Devourment — Choking On Bile letra e tradução
A página contém a letra e a tradução em português da música "Choking On Bile" de Devourment.
Letra
Creeping through the dark streets
enter the morgue with a hunger for meat
fuck the newly deceased I need the ones that been dead for ten weeks
Tearing and gashing a limbless torso
Voraciously stuffing my face with grey flesh
The next victim of aids this feast will be held indiscriminately
Moving from corpse to corpse puncturing
Violently, biting, chomping, gnawing on filthy meat
gore soaked, drooling pus, satisfied but not content. To my delight I find
and infant corpse without a head.
I begin to feel bile collect in my throat
this liquid filled infant is sure to please me.
I thrust my red knife in its half decayed chest
I’ll begin with the heart then devour the rest.
Coughing up rancid pieces of meat
pus drip my hose I start to feel weak
I proceed to vomit this gut-wrenching feast
My insides along with the festering meat
A chunk of intestine lodged in my throat
I slice my own neck as I start to choke my stomach and vessels seep from my neck
blood pours from my face as I approach death
Blood churning out of my face
and spilling on the floor.
The pain intense yet, I still hunger for more
As I fall dying I grab handfuls of tainted meat
I must gorge engorge these putrid steaming
mounds of flesh
Choking, on the flesh, of the dead, Insanity is my disease!
Choking, on the flesh, of the dead, Insanity is my disease!
Choking, on the flesh, of the dead, Insanity is my disease!
Choking, on the flesh, of the dead, Insanity is my disease!
Choking, on the flesh, of the dead, Insanity is my disease!

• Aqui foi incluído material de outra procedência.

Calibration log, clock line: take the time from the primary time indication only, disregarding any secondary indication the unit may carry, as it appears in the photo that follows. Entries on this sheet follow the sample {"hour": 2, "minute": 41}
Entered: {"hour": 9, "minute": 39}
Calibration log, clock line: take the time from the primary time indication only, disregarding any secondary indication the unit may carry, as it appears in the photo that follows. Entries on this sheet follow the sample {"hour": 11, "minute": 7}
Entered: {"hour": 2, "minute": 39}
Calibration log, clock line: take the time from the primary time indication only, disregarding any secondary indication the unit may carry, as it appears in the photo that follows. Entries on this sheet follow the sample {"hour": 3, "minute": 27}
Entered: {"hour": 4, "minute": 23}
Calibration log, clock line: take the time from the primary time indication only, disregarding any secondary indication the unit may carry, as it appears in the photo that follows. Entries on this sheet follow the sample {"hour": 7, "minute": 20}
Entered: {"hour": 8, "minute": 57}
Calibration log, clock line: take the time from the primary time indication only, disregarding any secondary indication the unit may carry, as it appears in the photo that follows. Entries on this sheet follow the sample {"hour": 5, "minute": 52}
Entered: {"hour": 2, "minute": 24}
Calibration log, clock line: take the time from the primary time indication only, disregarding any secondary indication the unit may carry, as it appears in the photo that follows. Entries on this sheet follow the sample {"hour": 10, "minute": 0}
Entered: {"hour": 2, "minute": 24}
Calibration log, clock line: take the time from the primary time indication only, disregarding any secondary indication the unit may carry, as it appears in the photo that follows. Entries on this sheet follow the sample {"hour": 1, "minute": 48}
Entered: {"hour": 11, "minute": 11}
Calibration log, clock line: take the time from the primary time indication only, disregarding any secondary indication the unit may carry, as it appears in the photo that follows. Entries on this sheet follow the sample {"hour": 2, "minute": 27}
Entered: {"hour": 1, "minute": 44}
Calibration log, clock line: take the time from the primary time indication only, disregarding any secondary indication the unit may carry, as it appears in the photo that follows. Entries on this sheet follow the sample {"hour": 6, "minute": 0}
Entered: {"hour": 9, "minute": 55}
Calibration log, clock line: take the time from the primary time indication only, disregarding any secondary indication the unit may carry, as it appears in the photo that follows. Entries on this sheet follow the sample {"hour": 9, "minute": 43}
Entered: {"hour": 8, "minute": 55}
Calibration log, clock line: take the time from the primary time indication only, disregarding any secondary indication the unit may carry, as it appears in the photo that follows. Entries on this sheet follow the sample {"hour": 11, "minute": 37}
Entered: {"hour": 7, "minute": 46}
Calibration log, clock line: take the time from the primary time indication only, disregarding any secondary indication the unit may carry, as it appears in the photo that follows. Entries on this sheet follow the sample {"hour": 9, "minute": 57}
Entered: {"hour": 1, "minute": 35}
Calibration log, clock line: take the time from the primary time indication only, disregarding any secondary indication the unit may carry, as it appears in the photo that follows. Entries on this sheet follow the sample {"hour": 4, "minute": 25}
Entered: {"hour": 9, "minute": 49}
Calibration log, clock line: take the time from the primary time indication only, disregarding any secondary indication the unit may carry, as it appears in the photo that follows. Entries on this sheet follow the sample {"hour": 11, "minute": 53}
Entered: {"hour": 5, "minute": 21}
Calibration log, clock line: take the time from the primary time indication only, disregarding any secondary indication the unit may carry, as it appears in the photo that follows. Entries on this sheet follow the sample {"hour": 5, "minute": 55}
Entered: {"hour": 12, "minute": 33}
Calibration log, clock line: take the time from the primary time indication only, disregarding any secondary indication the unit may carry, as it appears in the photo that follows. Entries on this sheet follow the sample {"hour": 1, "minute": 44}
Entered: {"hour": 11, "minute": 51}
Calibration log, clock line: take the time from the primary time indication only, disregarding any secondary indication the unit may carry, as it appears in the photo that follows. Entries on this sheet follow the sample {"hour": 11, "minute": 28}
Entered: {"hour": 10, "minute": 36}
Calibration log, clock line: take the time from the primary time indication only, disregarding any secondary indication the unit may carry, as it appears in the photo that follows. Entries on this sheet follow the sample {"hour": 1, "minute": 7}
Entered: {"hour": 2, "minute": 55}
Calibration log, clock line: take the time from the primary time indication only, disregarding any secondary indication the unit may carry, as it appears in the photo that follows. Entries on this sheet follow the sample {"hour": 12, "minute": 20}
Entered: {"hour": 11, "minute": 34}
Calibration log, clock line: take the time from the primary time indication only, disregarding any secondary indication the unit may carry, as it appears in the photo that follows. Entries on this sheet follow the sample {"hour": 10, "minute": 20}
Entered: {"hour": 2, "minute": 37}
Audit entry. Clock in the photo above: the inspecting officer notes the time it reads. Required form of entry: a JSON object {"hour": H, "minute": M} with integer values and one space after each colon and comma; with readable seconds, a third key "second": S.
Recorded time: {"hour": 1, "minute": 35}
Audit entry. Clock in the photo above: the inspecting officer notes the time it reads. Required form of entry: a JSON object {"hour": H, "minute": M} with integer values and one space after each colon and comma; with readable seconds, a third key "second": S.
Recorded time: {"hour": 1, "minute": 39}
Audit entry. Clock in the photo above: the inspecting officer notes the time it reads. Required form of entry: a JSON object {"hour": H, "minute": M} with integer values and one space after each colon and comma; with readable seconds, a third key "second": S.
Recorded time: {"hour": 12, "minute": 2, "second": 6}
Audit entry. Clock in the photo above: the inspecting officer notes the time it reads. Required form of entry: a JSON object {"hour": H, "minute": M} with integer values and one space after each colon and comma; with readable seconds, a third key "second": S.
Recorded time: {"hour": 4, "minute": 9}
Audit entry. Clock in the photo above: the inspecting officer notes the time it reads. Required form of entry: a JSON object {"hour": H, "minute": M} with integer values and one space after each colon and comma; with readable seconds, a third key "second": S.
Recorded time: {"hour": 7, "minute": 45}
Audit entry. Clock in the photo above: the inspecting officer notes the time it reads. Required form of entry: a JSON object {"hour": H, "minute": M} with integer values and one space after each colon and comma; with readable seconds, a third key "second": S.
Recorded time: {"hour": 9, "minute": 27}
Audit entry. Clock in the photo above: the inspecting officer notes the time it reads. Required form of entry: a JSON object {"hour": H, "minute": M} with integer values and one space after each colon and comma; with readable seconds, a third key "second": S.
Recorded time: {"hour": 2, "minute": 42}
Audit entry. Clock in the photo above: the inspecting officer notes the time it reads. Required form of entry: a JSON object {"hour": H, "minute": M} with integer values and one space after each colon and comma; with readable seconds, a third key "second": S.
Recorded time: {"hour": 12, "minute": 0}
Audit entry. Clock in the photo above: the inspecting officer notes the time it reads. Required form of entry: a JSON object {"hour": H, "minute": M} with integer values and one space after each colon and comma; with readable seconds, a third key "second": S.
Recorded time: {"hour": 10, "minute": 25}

I lie dead amongst carnage
but this feast isn’t complete
the vermin and maggots
will consume what’s left of me rats gnawing, bugs crawling
my dirty flesh is the feast
these insects and rats will reduce me to bones.
Tradução da letra
Rastejando pelas ruas escuras
entra na morgue com fome de carne.
que se lixe o recém-falecido. preciso dos mortos há dez semanas.
Rasgar e amarrar um tronco sem limbo
Enchendo vorazmente a minha cara com carne cinzenta.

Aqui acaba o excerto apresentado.